START Record set
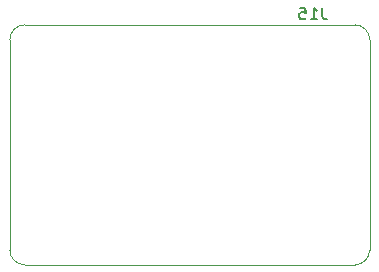
<source format=gbr>
%TF.GenerationSoftware,KiCad,Pcbnew,(5.1.10)-1*%
%TF.CreationDate,2021-08-21T13:40:32+02:00*%
%TF.ProjectId,CarteRobot-Teensy,43617274-6552-46f6-926f-742d5465656e,rev?*%
%TF.SameCoordinates,Original*%
%TF.FileFunction,Legend,Bot*%
%TF.FilePolarity,Positive*%
%FSLAX46Y46*%
G04 Gerber Fmt 4.6, Leading zero omitted, Abs format (unit mm)*
G04 Created by KiCad (PCBNEW (5.1.10)-1) date 2021-08-21 13:40:32*
%MOMM*%
%LPD*%
G01*
G04 APERTURE LIST*
%ADD10C,0.120000*%
%ADD11C,0.150000*%
G04 APERTURE END LIST*
D10*
%TO.C,J15*%
X58166000Y-87833200D02*
X58166000Y-70053200D01*
X87376000Y-89103200D02*
X59436000Y-89103200D01*
X88646000Y-70053200D02*
X88646000Y-87833200D01*
X59436000Y-68783200D02*
X87376000Y-68783200D01*
X88646000Y-70053200D02*
G75*
G03*
X87376000Y-68783200I-1270000J0D01*
G01*
X87376000Y-89103200D02*
G75*
G03*
X88646000Y-87833200I0J1270000D01*
G01*
X58166000Y-87833200D02*
G75*
G03*
X59436000Y-89103200I1270000J0D01*
G01*
X59436000Y-68783200D02*
G75*
G03*
X58166000Y-70053200I0J-1270000D01*
G01*
D11*
X84629523Y-67321180D02*
X84629523Y-68035466D01*
X84677142Y-68178323D01*
X84772380Y-68273561D01*
X84915238Y-68321180D01*
X85010476Y-68321180D01*
X83629523Y-68321180D02*
X84200952Y-68321180D01*
X83915238Y-68321180D02*
X83915238Y-67321180D01*
X84010476Y-67464038D01*
X84105714Y-67559276D01*
X84200952Y-67606895D01*
X82724761Y-67321180D02*
X83200952Y-67321180D01*
X83248571Y-67797371D01*
X83200952Y-67749752D01*
X83105714Y-67702133D01*
X82867619Y-67702133D01*
X82772380Y-67749752D01*
X82724761Y-67797371D01*
X82677142Y-67892609D01*
X82677142Y-68130704D01*
X82724761Y-68225942D01*
X82772380Y-68273561D01*
X82867619Y-68321180D01*
X83105714Y-68321180D01*
X83200952Y-68273561D01*
X83248571Y-68225942D01*
%TD*%
M02*

</source>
END Record set
■ Written task:
Copy out the lines starting at the one containing "X82772380Y-67749752D01*" and ending with the last line of the entries. Include nothing else.

■ The answer:
X82772380Y-67749752D01*
X82724761Y-67797371D01*
X82677142Y-67892609D01*
X82677142Y-68130704D01*
X82724761Y-68225942D01*
X82772380Y-68273561D01*
X82867619Y-68321180D01*
X83105714Y-68321180D01*
X83200952Y-68273561D01*
X83248571Y-68225942D01*
%TD*%
M02*

</source>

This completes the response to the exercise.